------ DATA SECTION

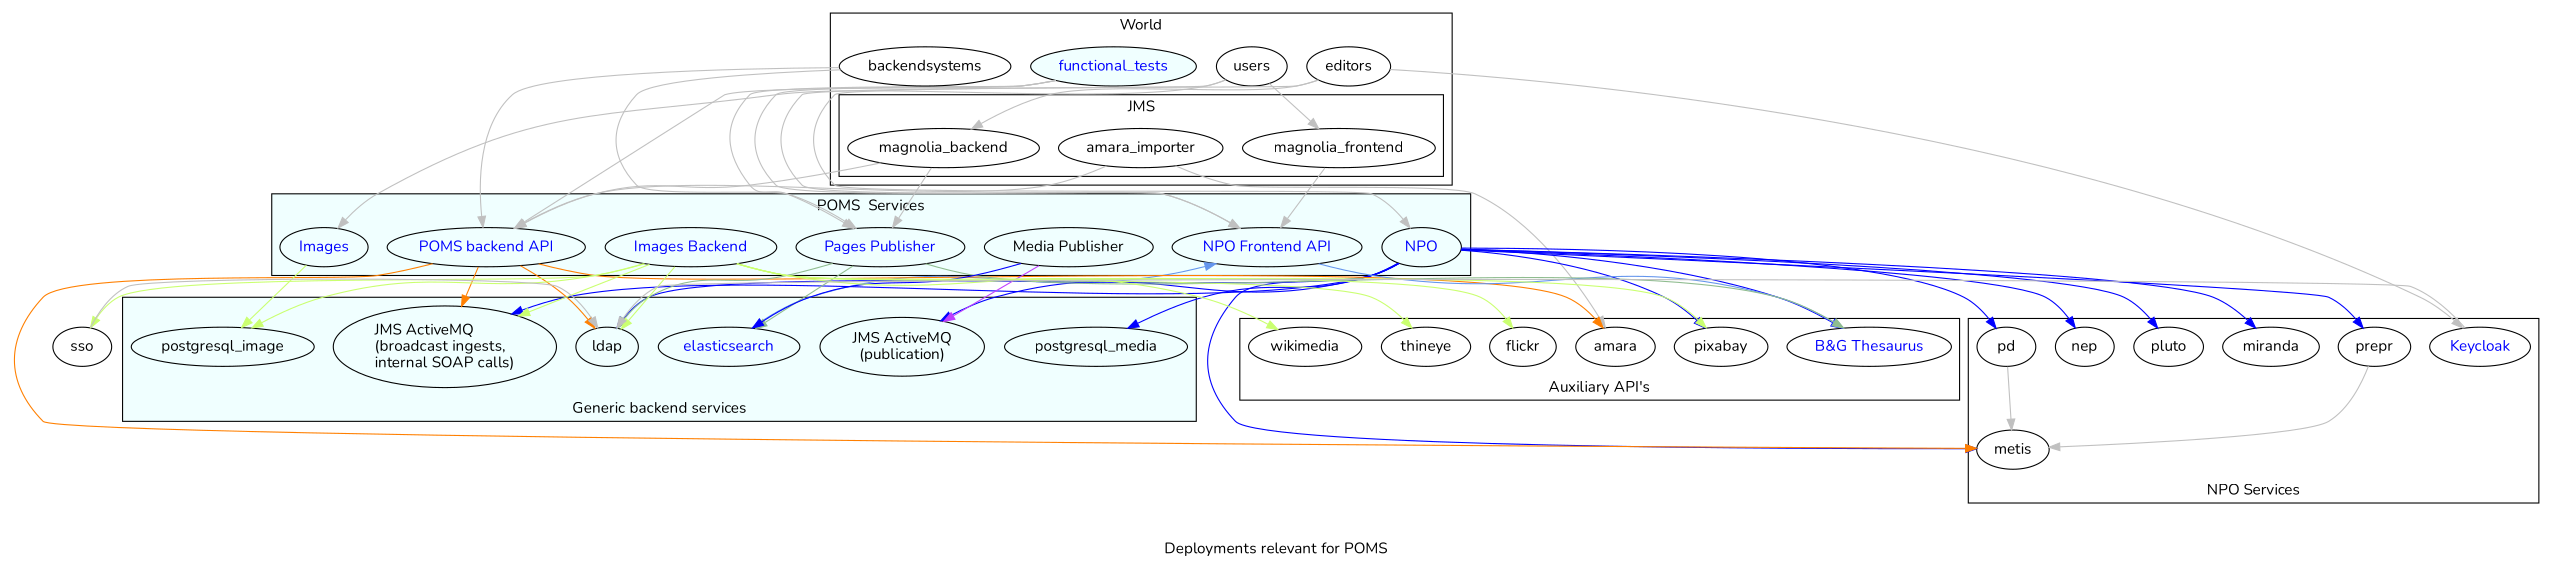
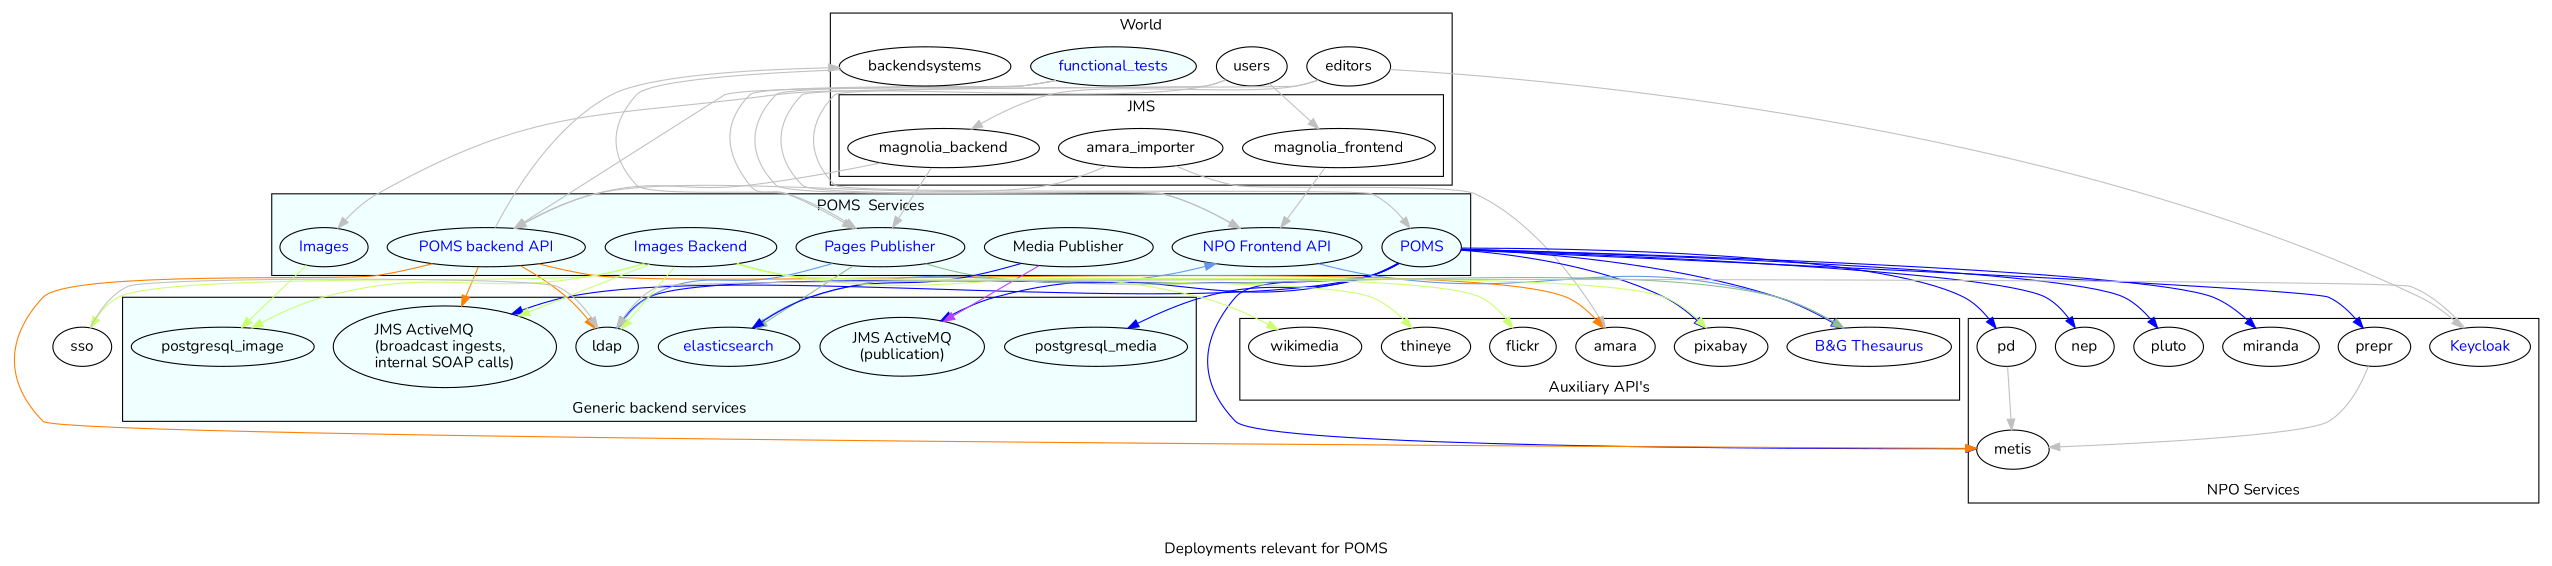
  digraph {
    fontname=Nunito
    label="Deployments relevant for POMS"
    node [fontname=Nunito]
    edge [color=gray fontname=Nunito]
    postgresql_media
    postgresql_image
    elasticsearch [fontcolor=blue]
    n4 [label="JMS ActiveMQ\l(broadcast ingests,\linternal SOAP calls)"]
    n5 [label="JMS ActiveMQ\l(publication)"]
    ldap
    magnolia_frontend
    magnolia_backend
    amara_importer
    functional_tests [fillcolor=azure fontcolor=blue style=filled]
    users
    backendsystems
    editors
-   n14 [fontcolor=blue label=NPO]
+   n14 [fontcolor=blue label=POMS]
    n15 [fontcolor=blue label="POMS backend API"]
    n16 [fontcolor=blue label="NPO Frontend API"]
    n17 [fontcolor=blue label="Pages Publisher"]
    n18 [label="Media Publisher"]
    n19 [fontcolor=blue label=Images]
    n20 [fontcolor=blue label="Images Backend"]
    metis
    pd
    prepr
    miranda
    pluto
    nep
    n27 [fontcolor=blue label=Keycloak]
    n28 [fontcolor=blue label="B&G Thesaurus"]
    thineye
    wikimedia
    pixabay
    flickr
    amara
    sso
    subgraph cluster_1 {
      bgcolor=azure
      label="Generic backend services"
      labelloc=b
      postgresql_media
      postgresql_image
      elasticsearch
      n4
      n5
      ldap
    }
    subgraph cluster_2 {
      label=World
      functional_tests
      users
      backendsystems
      editors
      subgraph cluster_3 {
        label=JMS
        magnolia_frontend
        magnolia_backend
        amara_importer
      }
    }
    subgraph cluster_4 {
      bgcolor=azure
      label="POMS  Services"
      n14
      n15
      n16
      n17
      n18
      n19
      n20
    }
    subgraph cluster_5 {
      label="NPO Services"
      labelloc=b
      metis
      pd
      prepr
      miranda
      pluto
      nep
      n27
    }
    subgraph cluster_6 {
      label="Auxiliary API's"
      labelloc=b
      n28
      thineye
      wikimedia
      pixabay
      flickr
      amara
    }
    elasticsearch -> n16 [color=cornflowerblue]
    magnolia_frontend -> n16
    magnolia_backend -> n15
    magnolia_backend -> n17
    amara_importer -> n15
    amara_importer -> amara
    functional_tests -> n15
    functional_tests -> n16
    functional_tests -> n17
    users -> magnolia_frontend
    users -> n16
    users -> n19
-   backendsystems -> n15
+   n15 -> backendsystems
    backendsystems -> n17
    editors -> magnolia_backend
    editors -> n14
    editors -> n27
    n14 -> postgresql_media [color=blue]
    n14 -> n4 [color=blue]
    n14 -> n5 [color=blue]
    n14 -> ldap [color=blue]
    n14 -> metis [color=blue]
    n14 -> pd [color=blue]
    n14 -> prepr [color=blue]
    n14 -> miranda [color=blue]
    n14 -> pluto [color=blue]
    n14 -> nep [color=blue]
    n14 -> n28 [color=blue]
    n14 -> pixabay [color=blue]
    n15 -> n4 [color=darkorange1]
    n15 -> ldap [color=darkorange1]
    n15 -> metis [color=darkorange1]
    n15 -> amara [color=darkorange1]
    n16 -> n28 [color=cornflowerblue]
    n17 -> elasticsearch [color=darkseagreen]
-   n17 -> ldap [color=darkseagreen]
+   n17 -> ldap [color=cornflowerblue]
    n17 -> n28 [color=darkseagreen]
    n18 -> elasticsearch [color=blue]
    n18 -> n5 [color=darkorchid1]
    n19 -> postgresql_image [color=darkolivegreen1]
    n20 -> postgresql_image [color=darkolivegreen1]
    n20 -> n4 [color=darkolivegreen1]
    n20 -> ldap [color=darkolivegreen1]
    n20 -> thineye [color=darkolivegreen1]
    n20 -> wikimedia [color=darkolivegreen1]
    n20 -> pixabay [color=darkolivegreen1]
    n20 -> flickr [color=darkolivegreen1]
    n20 -> sso [color=darkolivegreen1]
    pd -> metis
    prepr -> metis
    n27 -> ldap
    sso -> ldap
  }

------------

**INSTRUCTIONS FOR THE TASK**
Extract every line of the records above verbatim, leaving out the pictures.

**REPLY**
  digraph {
    fontname=Nunito
    label="Deployments relevant for POMS"
    node [fontname=Nunito]
    edge [color=gray fontname=Nunito]
    postgresql_media
    postgresql_image
    elasticsearch [fontcolor=blue]
    n4 [label="JMS ActiveMQ\l(broadcast ingests,\linternal SOAP calls)"]
    n5 [label="JMS ActiveMQ\l(publication)"]
    ldap
    magnolia_frontend
    magnolia_backend
    amara_importer
    functional_tests [fillcolor=azure fontcolor=blue style=filled]
    users
    backendsystems
    editors
-   n14 [fontcolor=blue label=NPO]
+   n14 [fontcolor=blue label=POMS]
    n15 [fontcolor=blue label="POMS backend API"]
    n16 [fontcolor=blue label="NPO Frontend API"]
    n17 [fontcolor=blue label="Pages Publisher"]
    n18 [label="Media Publisher"]
    n19 [fontcolor=blue label=Images]
    n20 [fontcolor=blue label="Images Backend"]
    metis
    pd
    prepr
    miranda
    pluto
    nep
    n27 [fontcolor=blue label=Keycloak]
    n28 [fontcolor=blue label="B&G Thesaurus"]
    thineye
    wikimedia
    pixabay
    flickr
    amara
    sso
    subgraph cluster_1 {
      bgcolor=azure
      label="Generic backend services"
      labelloc=b
      postgresql_media
      postgresql_image
      elasticsearch
      n4
      n5
      ldap
    }
    subgraph cluster_2 {
      label=World
      functional_tests
      users
      backendsystems
      editors
      subgraph cluster_3 {
        label=JMS
        magnolia_frontend
        magnolia_backend
        amara_importer
      }
    }
    subgraph cluster_4 {
      bgcolor=azure
      label="POMS  Services"
      n14
      n15
      n16
      n17
      n18
      n19
      n20
    }
    subgraph cluster_5 {
      label="NPO Services"
      labelloc=b
      metis
      pd
      prepr
      miranda
      pluto
      nep
      n27
    }
    subgraph cluster_6 {
      label="Auxiliary API's"
      labelloc=b
      n28
      thineye
      wikimedia
      pixabay
      flickr
      amara
    }
    elasticsearch -> n16 [color=cornflowerblue]
    magnolia_frontend -> n16
    magnolia_backend -> n15
    magnolia_backend -> n17
    amara_importer -> n15
    amara_importer -> amara
    functional_tests -> n15
    functional_tests -> n16
    functional_tests -> n17
    users -> magnolia_frontend
    users -> n16
    users -> n19
-   backendsystems -> n15
+   n15 -> backendsystems
    backendsystems -> n17
    editors -> magnolia_backend
    editors -> n14
    editors -> n27
    n14 -> postgresql_media [color=blue]
    n14 -> n4 [color=blue]
    n14 -> n5 [color=blue]
    n14 -> ldap [color=blue]
    n14 -> metis [color=blue]
    n14 -> pd [color=blue]
    n14 -> prepr [color=blue]
    n14 -> miranda [color=blue]
    n14 -> pluto [color=blue]
    n14 -> nep [color=blue]
    n14 -> n28 [color=blue]
    n14 -> pixabay [color=blue]
    n15 -> n4 [color=darkorange1]
    n15 -> ldap [color=darkorange1]
    n15 -> metis [color=darkorange1]
    n15 -> amara [color=darkorange1]
    n16 -> n28 [color=cornflowerblue]
    n17 -> elasticsearch [color=darkseagreen]
-   n17 -> ldap [color=darkseagreen]
+   n17 -> ldap [color=cornflowerblue]
    n17 -> n28 [color=darkseagreen]
    n18 -> elasticsearch [color=blue]
    n18 -> n5 [color=darkorchid1]
    n19 -> postgresql_image [color=darkolivegreen1]
    n20 -> postgresql_image [color=darkolivegreen1]
    n20 -> n4 [color=darkolivegreen1]
    n20 -> ldap [color=darkolivegreen1]
    n20 -> thineye [color=darkolivegreen1]
    n20 -> wikimedia [color=darkolivegreen1]
    n20 -> pixabay [color=darkolivegreen1]
    n20 -> flickr [color=darkolivegreen1]
    n20 -> sso [color=darkolivegreen1]
    pd -> metis
    prepr -> metis
    n27 -> ldap
    sso -> ldap
  }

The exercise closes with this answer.